As stated above, research conclusively shows that most arthritis is not painful to a significant degree, nor will it necessarily become so in the future. Typical spinal DJD is certainly not a logical explanation for the types of ultra-severe symptomatic expressions that are blamed on it each and every day. Worse still, being that CDJD is typically a condition that involves pain upon joint movement in its symptomatic forms, many expressions can be immediately eliminated as being caused by the arthritic accumulations, since pain exists when no motion is enacted in the affected joints.

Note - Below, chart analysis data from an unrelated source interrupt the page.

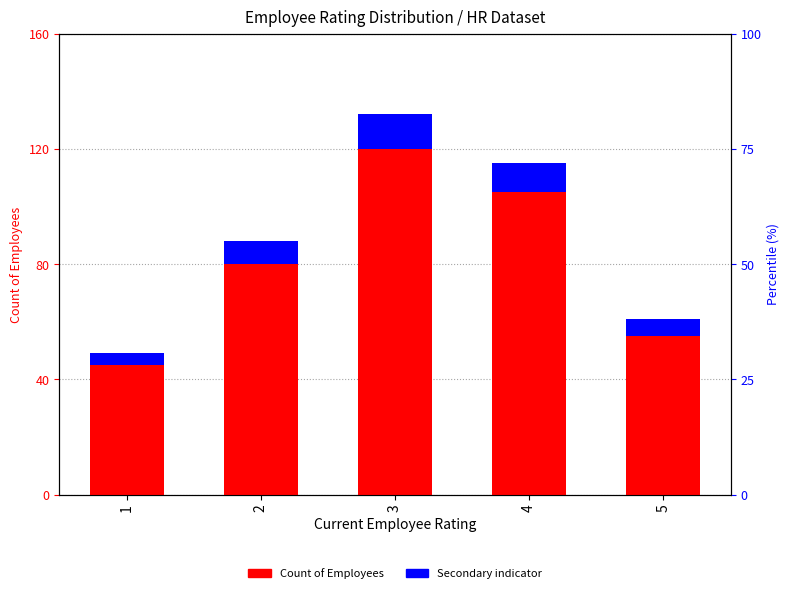

List the labels in order of Count of Employees value, smallest first.

1, 5, 2, 4, 3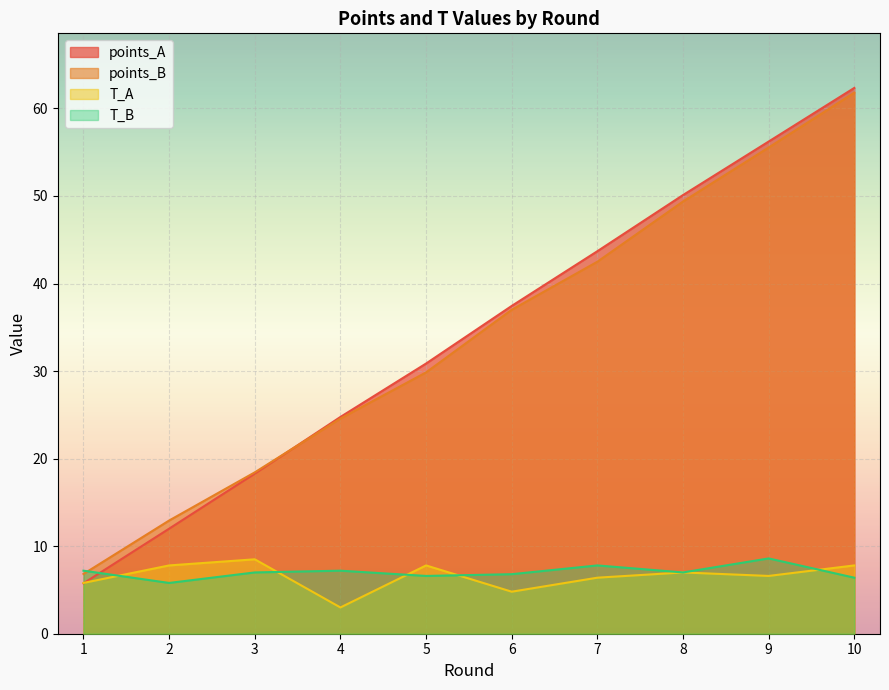

What is the value of the T_B point at the 7th from the left?

7.8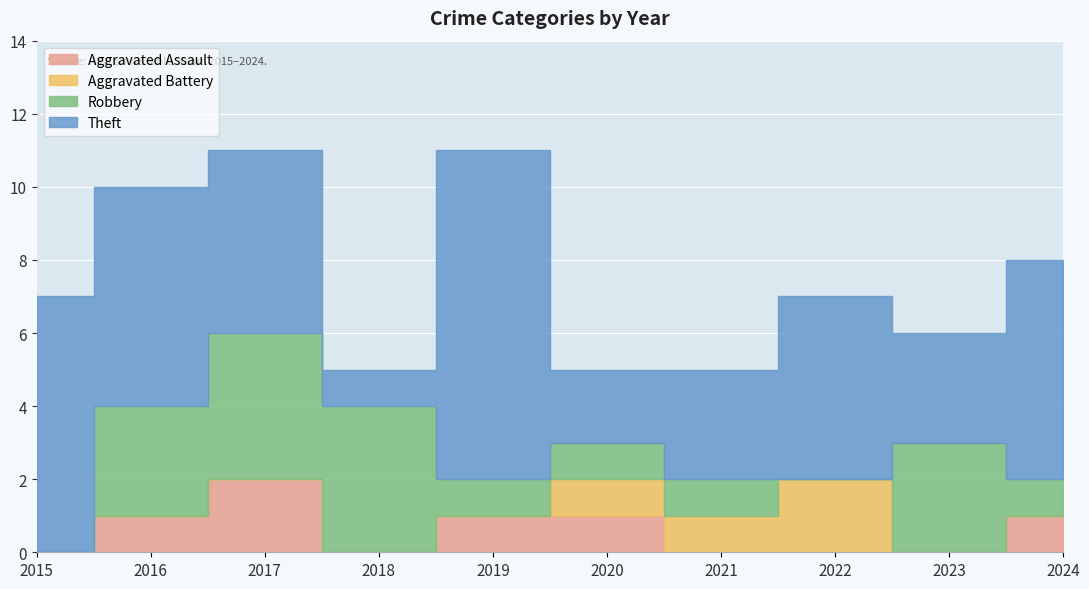

True or false: Aggravated Battery and Aggravated Assault intersect in this chart.

False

Cervical Degenerative Joint Disease Truths
Not everything about CDJD is so innocent. Spinal arthritis can cause, or contribute to, many pathological processes within the cervical vertebral column. However, once again, the degree of these processes ranges from asymptomatic to mildly symptomatic to extremely debilitating. In essence, just because arthritis causes or contributes to a mild or moderate version of any of the following conditions, does not mean that the condition or its foundation arthritic source is harmful, unless it actually reaches symptomatic levels through neurological or mechanical interactions:
OA in the neck is a major source of both central spinal and neuroforaminal stenosis. The former types of canal narrowing can cause widespread symptoms when the spinal cord becomes compressed, while the latter might create a pinched nerve condition unilaterally or bilaterally. CDJD can cause mechanical neck pain when joints begin to suffer drastic buildup of arthritic debris or osteophytes that interfere with typical joint movement.
Cervical DJD Conclusion
CDJD may or may not factor into any given symptomatic concern. This is on a case-by-case basis and should be ascertained through proper diagnostic evaluation of each patient. That being said, it is vital for every patient to know that some care providers make mistakes, while others might purposefully implicate innocent OA as a villain, in order to easily refer the patient into treatment.
The arthritic changes can cause pain through several processes that are detailed above. If none of these processes are occurring in the affected levels, to a degree deemed to be symptomatic by an objective medical expert, then the CDJD is likely not a major cause of the present pain, regardless of its presence in the region. In this regard, SDJD is much like DDD or intervertebral herniations, which also act as convenient and incorrect scapegoats for pain, at least as often as they actually cause it.